Visual Segmentation Of Documents Contained In Files
Filing date: June 17, 2023
Application number: 18/336888
The present invention is directed to apparatuses, systems, and methods that use artificial intelligence to facilitate document segmentation. Document segmentation can be useful to isolate multiple documents that are included in, e.g., a single image so that each document can be processed individually.
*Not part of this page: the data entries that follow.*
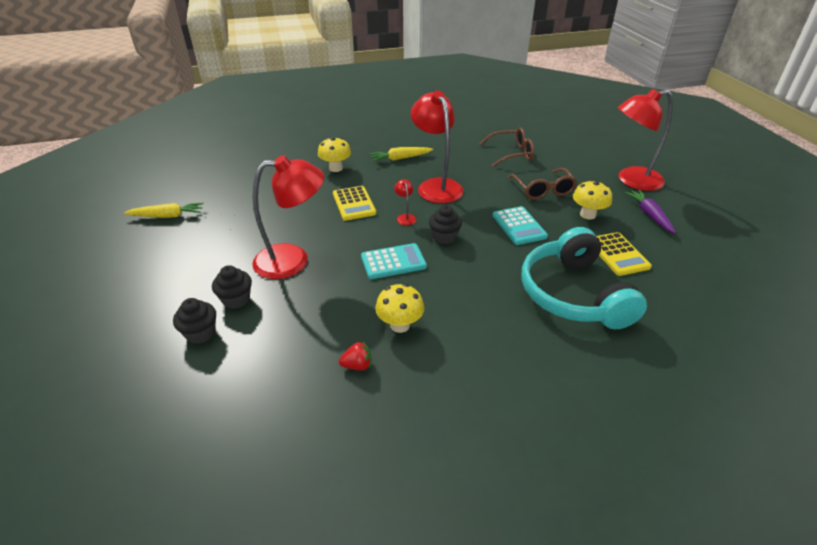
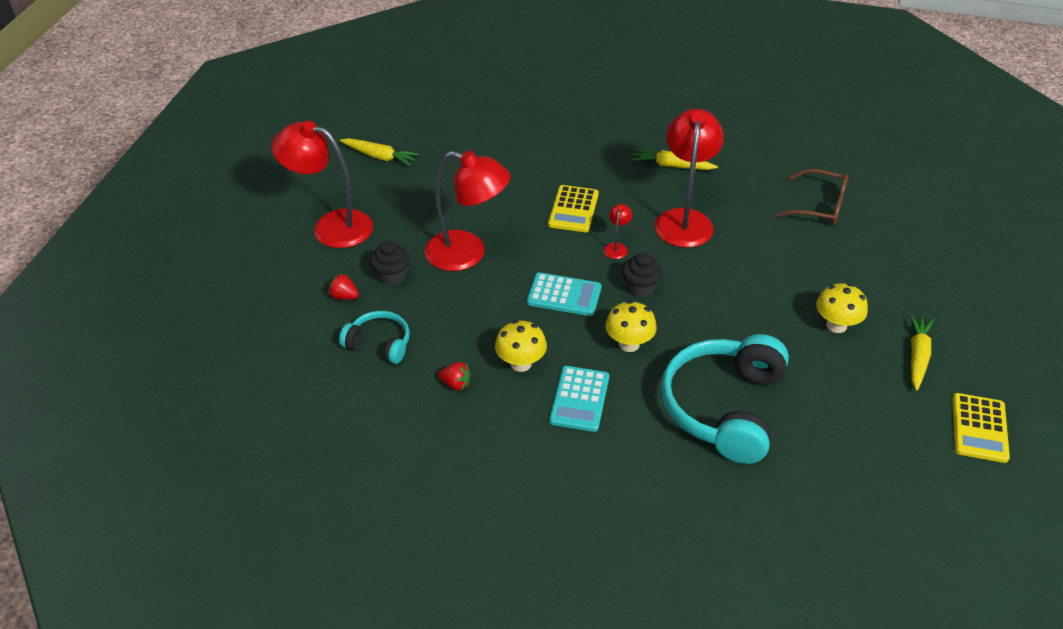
camera: 30 degrees right, 5 degrees up
black cupcake [173,298,216,344] -> red strawberry [328,273,359,300]
yellow mushroom [318,137,351,172] -> yellow mushroom moved to [605,300,657,352]
turquoise calculator [493,206,548,245] -> turquoise calculator moved to [549,366,609,432]
brown glasses [508,168,577,200] -> none
yellow calculator [596,232,652,276] -> yellow calculator moved to [952,393,1010,463]
red lamp [618,89,673,191] -> red lamp moved to [271,121,373,248]
purple carrot [625,190,676,233] -> yellow carrot [909,314,934,391]
none -> turquoise headphones [339,311,410,364]

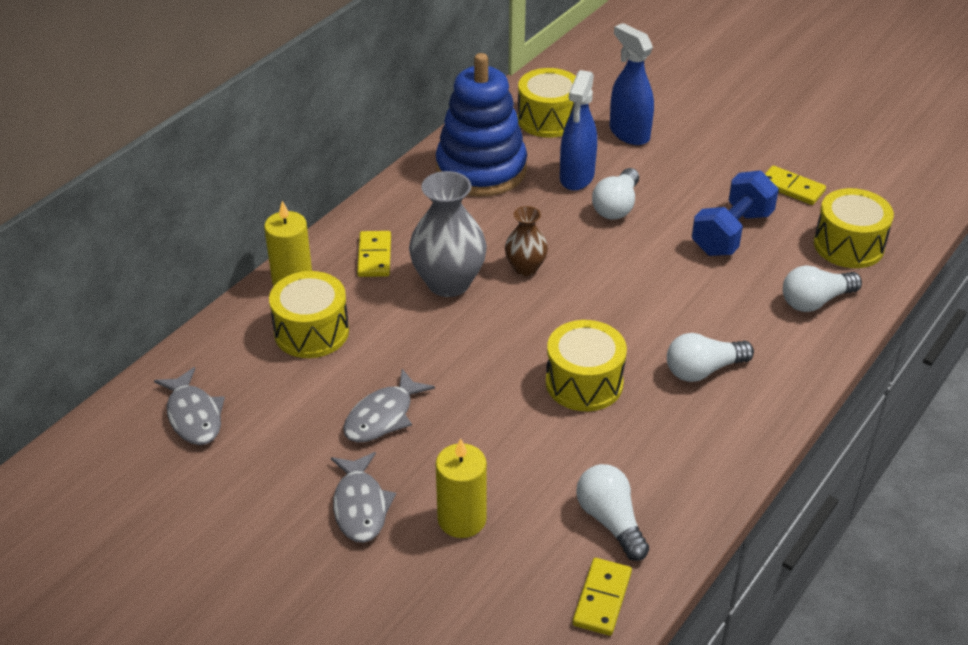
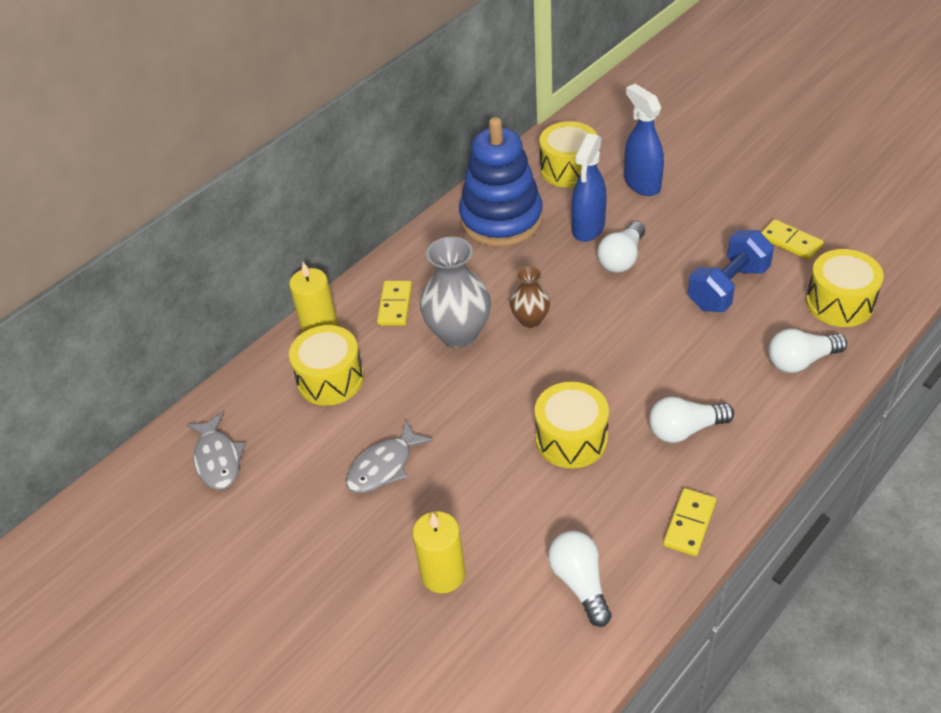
camera: 10 degrees right, 5 degrees up
grey fish [331,452,396,543] -> none
yellow domino [572,558,632,636] -> yellow domino moved to [663,488,716,556]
In one aspect of the inventive subject matter, a method of document segmentation using artificial intelligence (AI) includes the steps of: receiving, by an AI system, a file comprising an image of a first document and a second document; converting, by the AI system, the file into a tensor; applying a deep learning model to the tensor to create a mask image from the tensor, where the deep learning model has been trained using a training set of images having ground truth masks and where each image in the training set comprises at least two documents; converting the mask image to a grayscale image; applying thresholding to the grayscale image to create a black and white image; applying image processing to the black and white image to identify a first white space and a second white space along with a first contour surrounding the first white space and a second contour surrounding the second white space; where the first contour comprises a first list of vectors that form a first closed shape around the first white space, and wherein the second contour comprises a second list of vectors that form a second closed shape around the second white space; where the first white space has a first area the second white space has a second area; where the black and white image has a total area; comparing the first area to the total area to get a first ratio and comparing the second area to the total area to get a second ratio; comparing the first ratio and the second ratio to a threshold value; upon determining the first ratio exceeds the threshold value, recording the first contour; upon determining the second ratio exceeds the threshold value, recording the second contour; identifying a first minimum bounding rectangle that surrounds the first contour and cropping the image according to the first minimum bounding rectangle to create a first processable image; and identifying a second minimum bounding rectangle that surrounds the second contour and cropping the image according to the second minimum bounding rectangle to create a second processable image.